In particular, Forrester says Google’s network of Android device makers and the ecosystem around them “will struggle” to keep up with Apple in the premium-priced range. Furthermore, Forrester doesn’t see the various issues that have surrounded Android up to now — device fragmentation, software support and a variety of Android flavors — improving in the years ahead. (What’s interesting is that Forrester doesn’t seem to think that these same factors will affect the installed base of Android smartphones, which will continue to grow.)

The other big challenge for Android, Forrester notes, is the proliferation of forked Android device makers. While we still have no news of Amazon launching a Kindle Fire product outside the U.S., Forrester is very bullish on how it, and others making forked Android tablets, will fare.

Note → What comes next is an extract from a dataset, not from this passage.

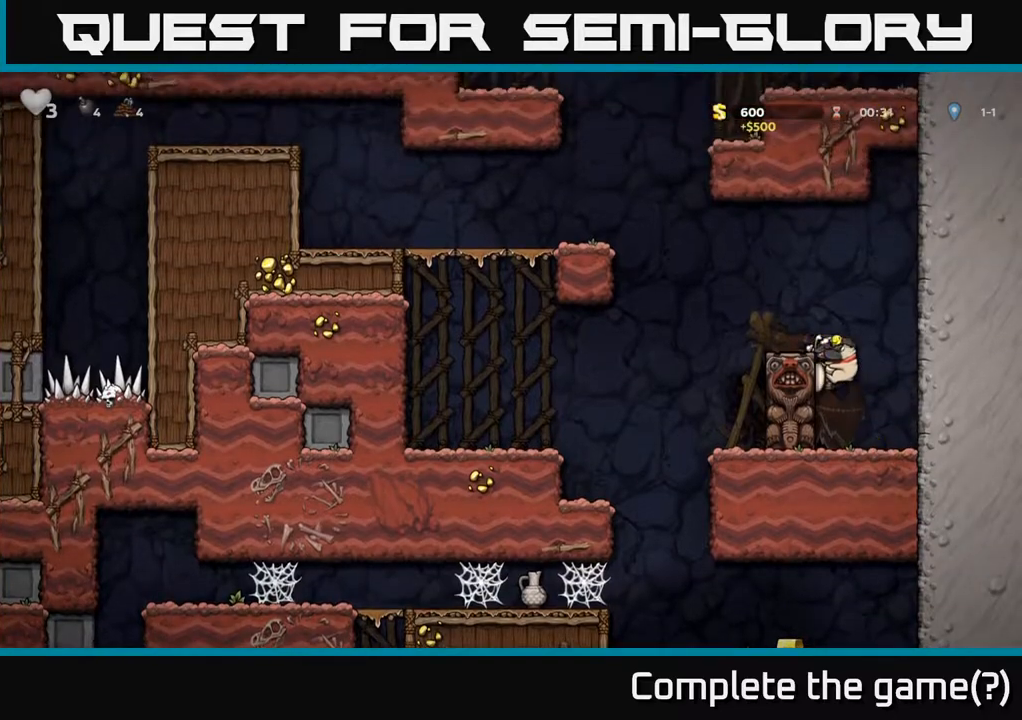
{"buttons": ["DPAD_LEFT"], "left_stick": "center", "right_stick": "center", "events": [[17, "A", "down"], [133, "A", "up"], [183, "DPAD_LEFT", "up"], [433, "DPAD_LEFT", "down"]]}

While Forrester says that Samsung and low-priced tablet makers will “stay the course” with Android, we will increasingly see others turn to Microsoft’s new tablet OS, Windows 8, for their tablet ambitions. However, that will not really begin in earnest until 2014 because it will take “most of 2013 for the Microsoft ecosystem to create a fully capable Windows Metro experience for customers.” Once it gets going, “Microsoft will be a significant player, but one chasing a leader with a multiyear head start.”
Although tablets, by and large, are not as functional as the average PC, Forrester says that we will see a new class of consumer electronics emerge that will fill that gap: “frames” (effectively docks), which Forrester predicts will become a common way to give tablets more features, more power and link them up to other devices, like TVs, to use them to consume content. “Frames will become a new form of stationary PC, rising in volume even as laptop growth decays, redefining the desktop PC market as the stationary PC market,” Gillett writes.